==== Text block ====

In the example, a limit is set at 384 CPUs maximum per user in total, along with a 320 CPUs limit for each job, a maximum of 384 running jobs per user, and 640 maximum running or pending jobs per user.

Users can specifiy a chosen QOS for each job, otherwise the default cluster QOS (normal) applies unless a default user QOS...

dfr@nic5-login1 ~ $ sacctmgr list user dfr format=name,defaultqos
      Name   Def QOS
---------- ---------

... or default account QOS is set.

dfr@nic5-login1 ~ $ sacctmgr list account ceci format=name,defaultqos
         Name   Def QOS
   ---------- ---------

The above two example show no default QOS set at the user or account level.

Account limits

Accounts can have limits set too.

dfr@nic5-login1 ~ $ sacctmgr list account ceci withassoc where user=dfr format=account,GrpJobs,GrpNodes,GrpTRES,GrpMem,GrpSubmit,GrpWall,GrpTRESMins,MaxJobs,MaxNodes,MaxTRES,MaxSubmit,MaxWall,MaxTRESMin
    Account GrpJobs GrpNodes       GrpTRES  GrpMem GrpSubmit     GrpWall   GrpTRESMins MaxJobs MaxNodes       MaxTRES MaxSubmit     MaxWall   MaxTRESMins
 ---------- ------- -------- ------------- ------- --------- ----------- ------------- ------- -------- ------------- --------- ----------- -------------
       ceci
  • GrpJobs: Maximum number of running jobs in aggregate for this account and all accounts which are children of this account
  • GrpNodes: Maximum number of nodes running jobs are able to be allocated in aggregate for this account and all accounts which are children of this account.
  • GrpTRES: Maximum number of TRES running jobs are able to be allocated in aggregate for this account and all accounts which are children of this account.
  • GrpMem: Maximum amount of memory running jobs are able to be allocated in aggregate for this account and all accounts which are children of this account.
  • GrpSubmit: Maximum number of jobs which can be in a pending or running state at any time in aggregate for this account and all accounts which are children of this account.
  • GrpWall: Maximum wall clock time running jobs are able to be allocated in aggregate for this account and all accounts which are children of this account.
  • GrpTRESMins: Maximum number of TRES minutes running jobs are able to be allocated in aggregate for this account and all accounts which are children of this account.

====

- **Exercise details**: Write out the passage of the Slurm limits text word for word, starting at "In the example, a" and stopping after "default user QOS...".

==== Collected data ====

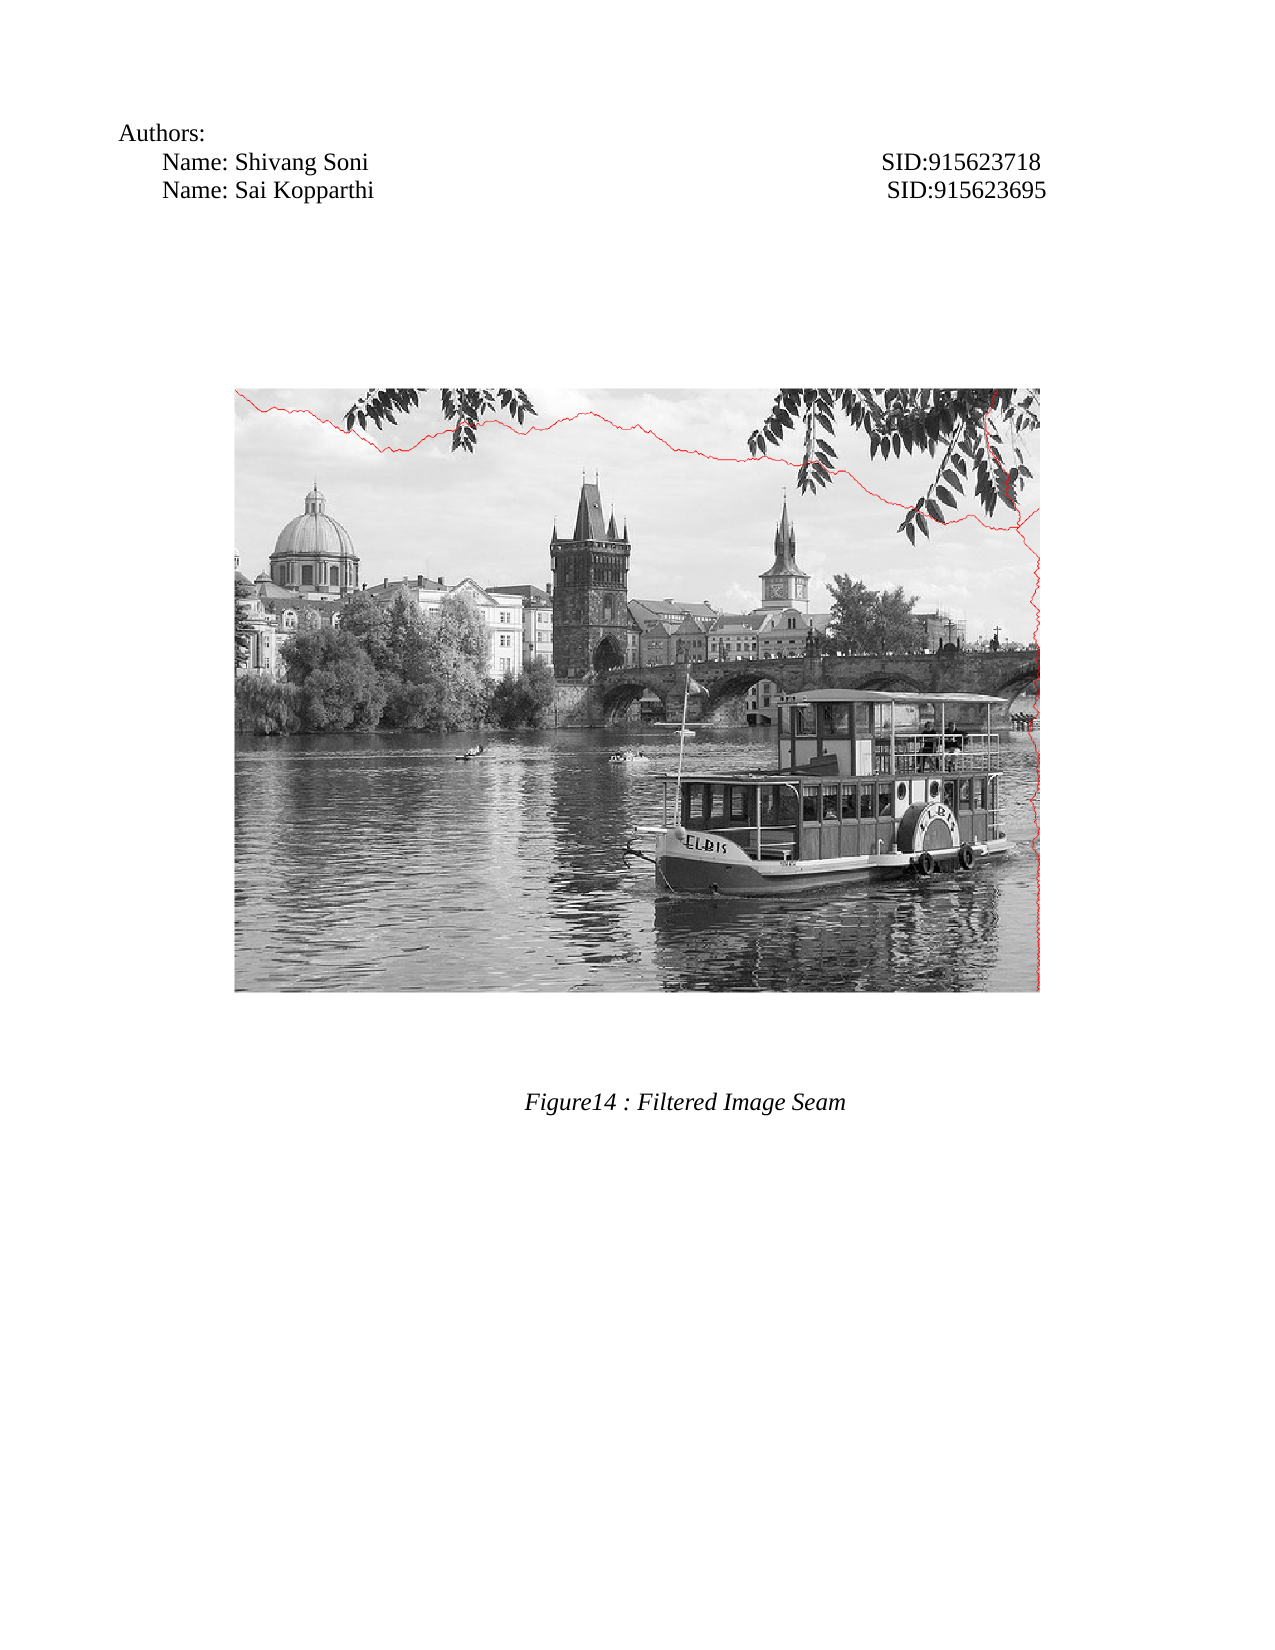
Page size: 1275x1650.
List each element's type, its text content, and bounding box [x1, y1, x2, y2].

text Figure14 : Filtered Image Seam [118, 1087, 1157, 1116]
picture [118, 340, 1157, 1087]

====

- **Full answer**:
In the example, a limit is set at 384 CPUs maximum per user in total, along with a 320 CPUs limit for each job, a maximum of 384 running jobs per user, and 640 maximum running or pending jobs per user.

Users can specifiy a chosen QOS for each job, otherwise the default cluster QOS (normal) applies unless a default user QOS...